Do you put it on their food Janice, or feed it separately as a "treat"?


----------



## Ali79 (Mar 30, 2011)

Thank you for this Debs as Beau likes frozen yoghurt in her Kong with apple, carrot etc mixed in with it but never thought to put it on her food as she has been a bit fussy lately! Will give it a go in the morning


----------



## M&M's mummy (Jul 12, 2011)

Mine have pro-biotic yoghurt on their kibble. They are fed twice a day.

I just buy Sainsburys own brand and they have 2 big tubs which last a week. Mind you one to two of their eve meals are chicken wings.

Monty loves to look up at me half way through with all yoghurt over his face- very cute.

Milly just scoffs without pausing so there is no chance of any going to waste with her


----------



## mandym (Jun 5, 2011)

I watched a vet programme recently and the vet had a selection of treats and snacks that were healthy for dogs and yoghurt was one of them,he said it was extremely good for them and they loved it too,guess what im getting my girls tommorrow....


----------



## Sezra (May 20, 2011)

Ali79 said:


> Thank you for this Debs as Beau likes frozen yoghurt in her Kong with apple, carrot etc mixed in with it but never thought to put it on her food as she has been a bit fussy lately!
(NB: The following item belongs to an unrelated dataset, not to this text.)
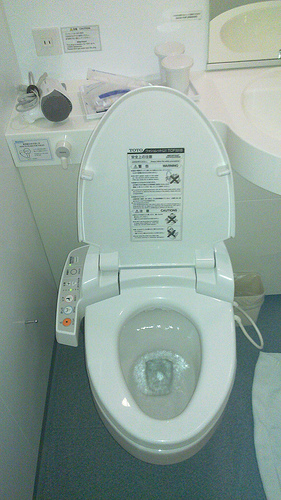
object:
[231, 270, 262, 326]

Will give it a go in the morning


I like that idea!  Thanks!


----------



## Nadhak (Jun 4, 2011)

Fabulous - thank you for this tip - Treacle continues to be fussypants - one day she loves it and the next I get the rolled eyes and trotting off to find something more interesting to eat [grass and leaves]
Thank you everyone x


----------



## raywendy18 (Apr 26, 2011)

mandym said:


> I watched a vet programme recently and the vet had a selection of treats and snacks that were healthy for dogs and yoghurt was one of them,he said it was extremely good for them and they loved it too,guess what im getting my girls tommorrow....


Does it have to be probiotic yoghurt? - I've got kids petit filous in my fridge or would this poison the dog


----------



## Ali79 (Mar 30, 2011)

Put the yoghurt on Beau's food this morning and evening and she ate almost all of it so thank you for this tip


----------